• What you need to do:
Write out word for word the lines of the items below, starting at the line that contains "Document page, 1654x931 pixels." and ending at the line that contains "list Podem ter", with both of those lines included.

• Listing:
-----

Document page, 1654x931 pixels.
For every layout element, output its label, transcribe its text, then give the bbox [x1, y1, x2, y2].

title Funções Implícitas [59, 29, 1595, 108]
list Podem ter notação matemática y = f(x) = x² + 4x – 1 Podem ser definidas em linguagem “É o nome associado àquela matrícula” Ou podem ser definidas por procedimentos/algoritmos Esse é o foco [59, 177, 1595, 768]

-----

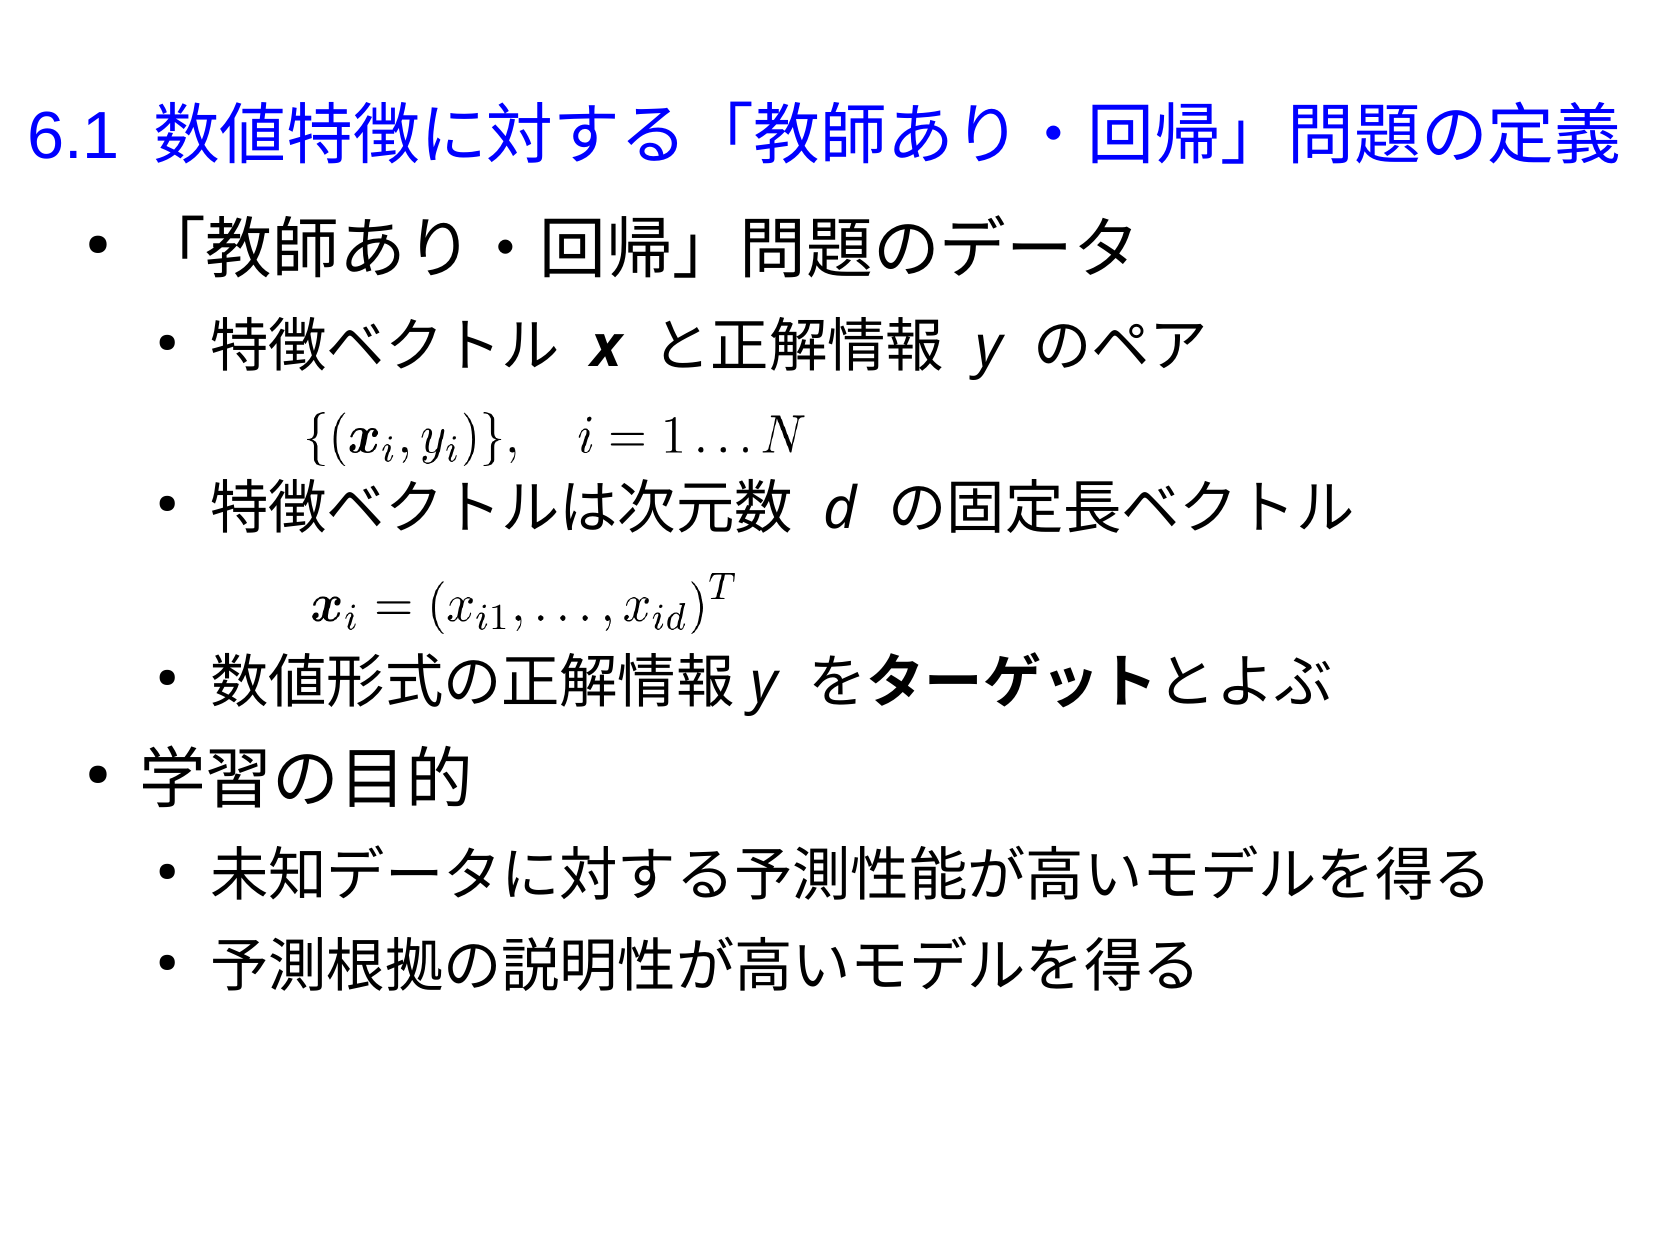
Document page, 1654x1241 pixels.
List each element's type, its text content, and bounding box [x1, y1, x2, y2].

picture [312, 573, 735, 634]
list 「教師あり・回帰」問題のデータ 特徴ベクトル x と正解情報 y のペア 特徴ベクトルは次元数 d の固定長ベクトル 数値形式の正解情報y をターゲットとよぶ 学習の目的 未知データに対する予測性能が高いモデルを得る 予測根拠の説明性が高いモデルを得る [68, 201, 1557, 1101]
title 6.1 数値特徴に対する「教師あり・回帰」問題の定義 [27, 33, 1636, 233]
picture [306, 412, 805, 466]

-----

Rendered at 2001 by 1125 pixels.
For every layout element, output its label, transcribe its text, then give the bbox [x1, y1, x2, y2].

-----

• Output below:
Document page, 1654x931 pixels.
For every layout element, output its label, transcribe its text, then give the bbox [x1, y1, x2, y2].

title Funções Implícitas [59, 29, 1595, 108]
list Podem ter notação matemática y = f(x) = x² + 4x – 1 Podem ser definidas em linguagem “É o nome associado àquela matrícula” Ou podem ser definidas por procedimentos/algoritmos Esse é o foco [59, 177, 1595, 768]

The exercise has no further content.